• [THE DATA]:
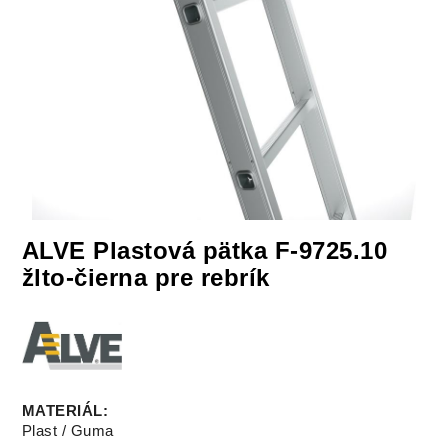
ALVE Plastová pätka F-9725.10
žlto-čierna pre rebrík
MATERIÁL
:
Plast / Guma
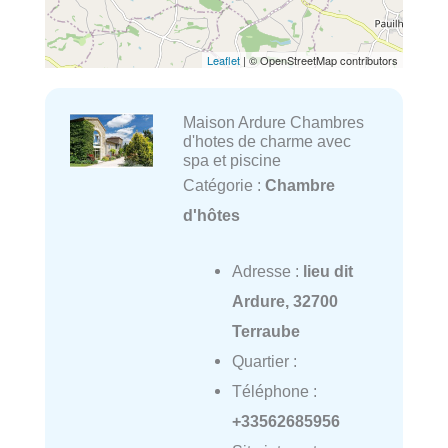
Leaflet
| © OpenStreetMap contributors
Maison Ardure Chambres
d'hotes de charme avec
spa et piscine
Catégorie :
Chambre
d'hôtes
Adresse :
lieu dit
Ardure, 32700
Terraube
Quartier :
Téléphone :
+33562685956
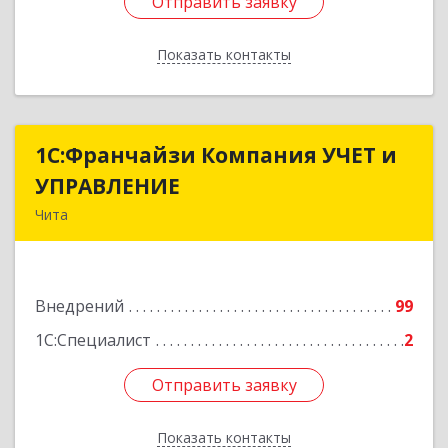
Отправить заявку
Отправить заявку
Показать контакты
Назад
1С:Франчайзи Компания УЧЕТ и
1С:Франчайзи Компания УЧЕТ и
УПРАВЛЕНИЕ
УПРАВЛЕНИЕ
Чита
672038, Забайкальский край, Чита г, Нагорная
ул, дом № 81а, пом.1
Внедрений
99
Подробнее
1С:Специалист
2
Отправить заявку
Отправить заявку
Показать контакты
Назад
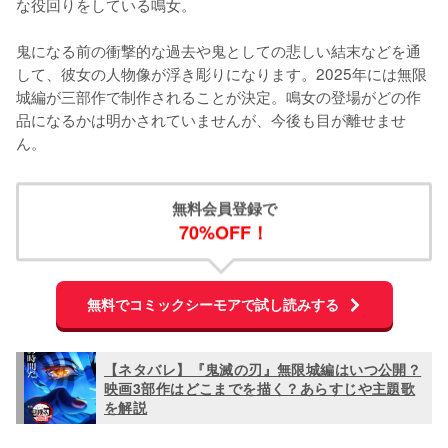
な役回りをしている鳴女。

鬼になる前の衝撃的な過去や鬼としての悲しい結末などを通
して、彼女の人物像が浮き彫りになります。2025年には無限
城編が三部作で制作されることが決定。鳴女の登場がどの作
品になるかは明かされていませんが、今後も目が離せませ
ん。
無料会員登録で
70%OFF！
無料でコミックシーモアで試し読みする
【ネタバレ】『鬼滅の刃』無限城編はいつ公開？
映画3部作はどこまでを描く？あらすじや主題歌
を解説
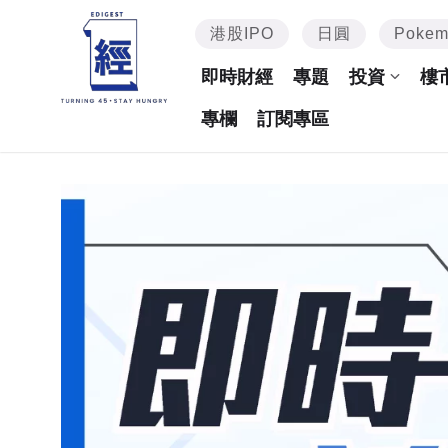
港股IPO
日圓
Poke
即時財經
專題
投資
樓
專欄
訂閱專區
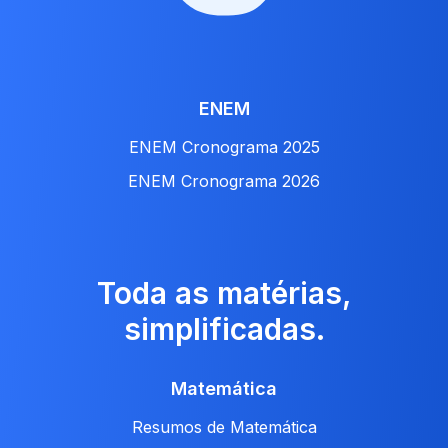
ENEM
ENEM Cronograma 2025
ENEM Cronograma 2026
Toda as matérias,
simplificadas.
Matemática
Resumos de Matemática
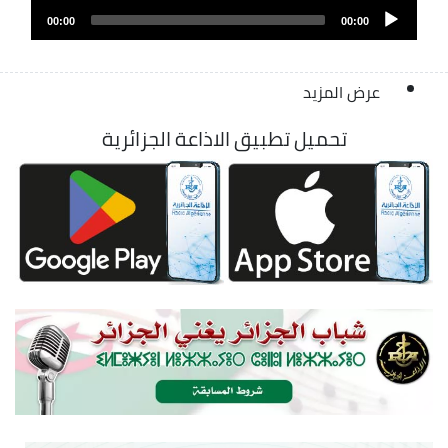
Audio
00:00
00:00
Player
عرض المزيد
تحميل تطبيق الاذاعة الجزائرية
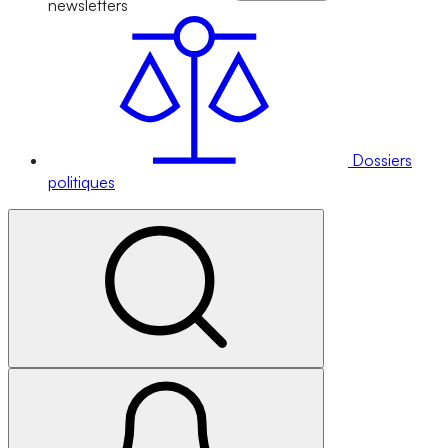
newsletters
Dossiers
politiques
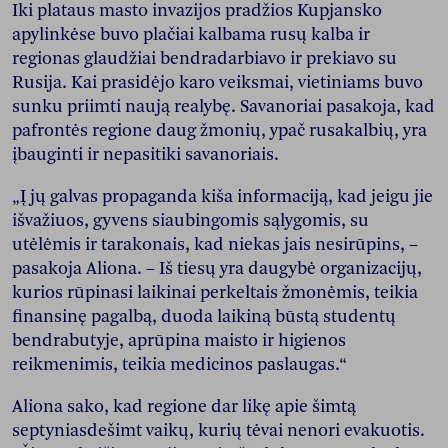
Iki plataus masto invazijos pradžios Kupjansko
apylinkėse buvo plačiai kalbama rusų kalba ir
regionas glaudžiai bendradarbiavo ir prekiavo su
Rusija. Kai prasidėjo karo veiksmai, vietiniams buvo
sunku priimti naują realybę. Savanoriai pasakoja, kad
pafrontės regione daug žmonių, ypač rusakalbių, yra
įbauginti ir nepasitiki savanoriais.
„Į jų galvas propaganda kiša informaciją, kad jeigu jie
išvažiuos, gyvens siaubingomis sąlygomis, su
utėlėmis ir tarakonais, kad niekas jais nesirūpins, –
pasakoja Aliona. – Iš tiesų yra daugybė organizacijų,
kurios rūpinasi laikinai perkeltais žmonėmis, teikia
finansinę pagalbą, duoda laikiną būstą studentų
bendrabutyje, aprūpina maisto ir higienos
reikmenimis, teikia medicinos paslaugas.“
Aliona sako, kad regione dar likę apie šimtą
septyniasdešimt vaikų, kurių tėvai nenori evakuotis.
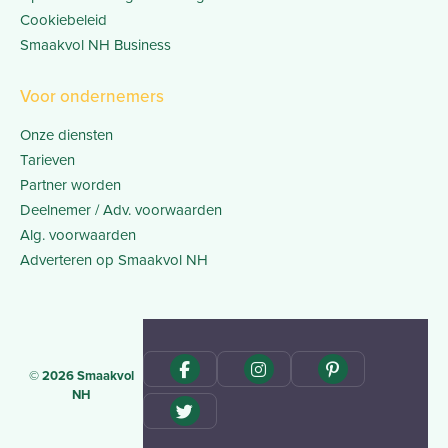
Cookiebeleid
Smaakvol NH Business
Voor ondernemers
Onze diensten
Tarieven
Partner worden
Deelnemer / Adv. voorwaarden
Alg. voorwaarden
Adverteren op Smaakvol NH
© 2026 Smaakvol
NH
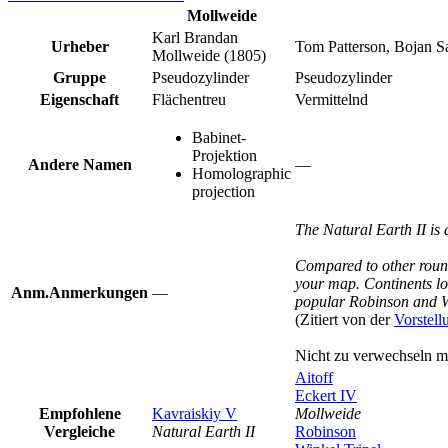
Mollweide
Karl Brandan
Urheber
Tom Patterson, Bojan S
Mollweide (1805)
Gruppe
Pseudozylinder
Pseudozylinder
Eigenschaft
Flächentreu
Vermittelnd
Babinet-
Projektion
Andere Namen
—
Homolographic
projection
The Natural Earth II is 
Compared to other rounde
your map. Continents loo
Anm.
Anmerkungen
—
popular Robinson and Wi
(Zitiert von der
Vorstell
Nicht zu verwechseln mi
Aitoff
Eckert IV
Empfohlene
Kavraiskiy V
Mollweide
Vergleiche
Natural Earth II
Robinson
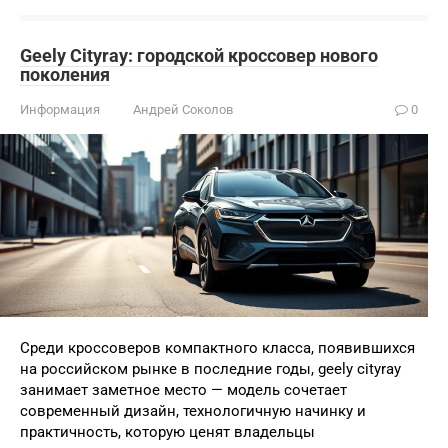
Geely Cityray: городской кроссовер нового
поколения
Информация
Андрей Соколов
0
Среди кроссоверов компактного класса, появившихся
на российском рынке в последние годы, geely cityray
занимает заметное место — модель сочетает
современный дизайн, технологичную начинку и
практичность, которую ценят владельцы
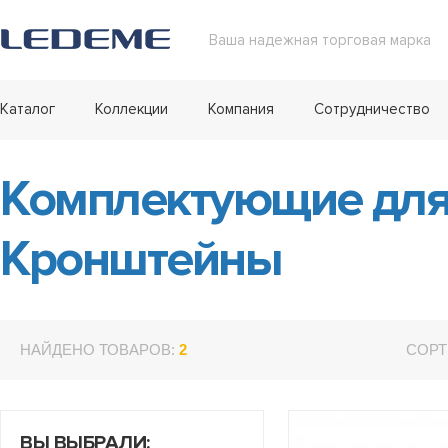
Ваша надежная торговая марка
Каталог
Коллекции
Компания
Сотрудничество
Комплектующие для
Кронштейны
НАЙДЕНО ТОВАРОВ:
2
СОРТ
ВЫ ВЫБРАЛИ:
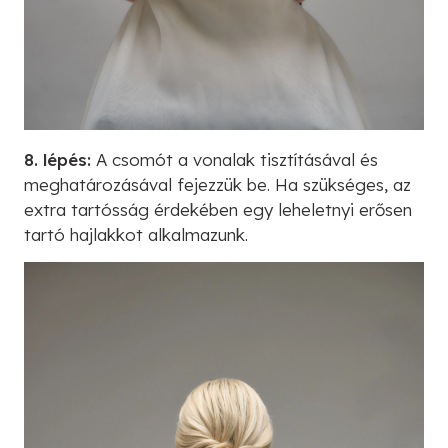
8. lépés:
A csomót a vonalak tisztításával és
meghatározásával fejezzük be. Ha szükséges, az
extra tartósság érdekében egy leheletnyi erősen
tartó hajlakkot alkalmazunk.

• [WHAT THE TASK ASKS]: When you reproduce the entries above, keep every word exactly and leave out each picture.

• [SOLUTION FOR THIS PROBLEM]:
ALVE Plastová pätka F-9725.10
žlto-čierna pre rebrík
MATERIÁL
:
Plast / Guma
Leaflet
| © OpenStreetMap contributors
Maison Ardure Chambres
d'hotes de charme avec
spa et piscine
Catégorie :
Chambre
d'hôtes
Adresse :
lieu dit
Ardure, 32700
Terraube
Quartier :
Téléphone :
+33562685956
Отправить заявку
Отправить заявку
Показать контакты
Назад
1С:Франчайзи Компания УЧЕТ и
1С:Франчайзи Компания УЧЕТ и
УПРАВЛЕНИЕ
УПРАВЛЕНИЕ
Чита
672038, Забайкальский край, Чита г, Нагорная
ул, дом № 81а, пом.1
Внедрений
99
Подробнее
1С:Специалист
2
Отправить заявку
Отправить заявку
Показать контакты
Назад
な役回りをしている鳴女。

鬼になる前の衝撃的な過去や鬼としての悲しい結末などを通
して、彼女の人物像が浮き彫りになります。2025年には無限
城編が三部作で制作されることが決定。鳴女の登場がどの作
品になるかは明かされていませんが、今後も目が離せませ
ん。
無料会員登録で
70%OFF！
無料でコミックシーモアで試し読みする
【ネタバレ】『鬼滅の刃』無限城編はいつ公開？
映画3部作はどこまでを描く？あらすじや主題歌
を解説
港股IPO
日圓
Poke
即時財經
專題
投資
樓
專欄
訂閱專區
ENEM
ENEM Cronograma 2025
ENEM Cronograma 2026
Toda as matérias,
simplificadas.
Matemática
Resumos de Matemática
Audio
00:00
00:00
Player
عرض المزيد
تحميل تطبيق الاذاعة الجزائرية
newsletters
Dossiers
politiques
Iki plataus masto invazijos pradžios Kupjansko
apylinkėse buvo plačiai kalbama rusų kalba ir
regionas glaudžiai bendradarbiavo ir prekiavo su
Rusija. Kai prasidėjo karo veiksmai, vietiniams buvo
sunku priimti naują realybę. Savanoriai pasakoja, kad
pafrontės regione daug žmonių, ypač rusakalbių, yra
įbauginti ir nepasitiki savanoriais.
„Į jų galvas propaganda kiša informaciją, kad jeigu jie
išvažiuos, gyvens siaubingomis sąlygomis, su
utėlėmis ir tarakonais, kad niekas jais nesirūpins, –
pasakoja Aliona. – Iš tiesų yra daugybė organizacijų,
kurios rūpinasi laikinai perkeltais žmonėmis, teikia
finansinę pagalbą, duoda laikiną būstą studentų
bendrabutyje, aprūpina maisto ir higienos
reikmenimis, teikia medicinos paslaugas.“
Aliona sako, kad regione dar likę apie šimtą
septyniasdešimt vaikų, kurių tėvai nenori evakuotis.
Cookiebeleid
Smaakvol NH Business
Voor ondernemers
Onze diensten
Tarieven
Partner worden
Deelnemer / Adv. voorwaarden
Alg. voorwaarden
Adverteren op Smaakvol NH
© 2026 Smaakvol
NH
Mollweide
Karl Brandan
Urheber
Tom Patterson, Bojan S
Mollweide (1805)
Gruppe
Pseudozylinder
Pseudozylinder
Eigenschaft
Flächentreu
Vermittelnd
Babinet-
Projektion
Andere Namen
—
Homolographic
projection
The Natural Earth II is 
Compared to other rounde
your map. Continents loo
Anm.
Anmerkungen
—
popular Robinson and Wi
(Zitiert von der
Vorstell
Nicht zu verwechseln mi
Aitoff
Eckert IV
Empfohlene
Kavraiskiy V
Mollweide
Vergleiche
Natural Earth II
Robinson
Geely Cityray: городской кроссовер нового
поколения
Информация
Андрей Соколов
0
Среди кроссоверов компактного класса, появившихся
на российском рынке в последние годы, geely cityray
занимает заметное место — модель сочетает
современный дизайн, технологичную начинку и
практичность, которую ценят владельцы
Ваша надежная торговая марка
Каталог
Коллекции
Компания
Сотрудничество
Комплектующие для
Кронштейны
НАЙДЕНО ТОВАРОВ:
2
СОРТ
ВЫ ВЫБРАЛИ:
8. lépés:
A csomót a vonalak tisztításával és
meghatározásával fejezzük be. Ha szükséges, az
extra tartósság érdekében egy leheletnyi erősen
tartó hajlakkot alkalmazunk.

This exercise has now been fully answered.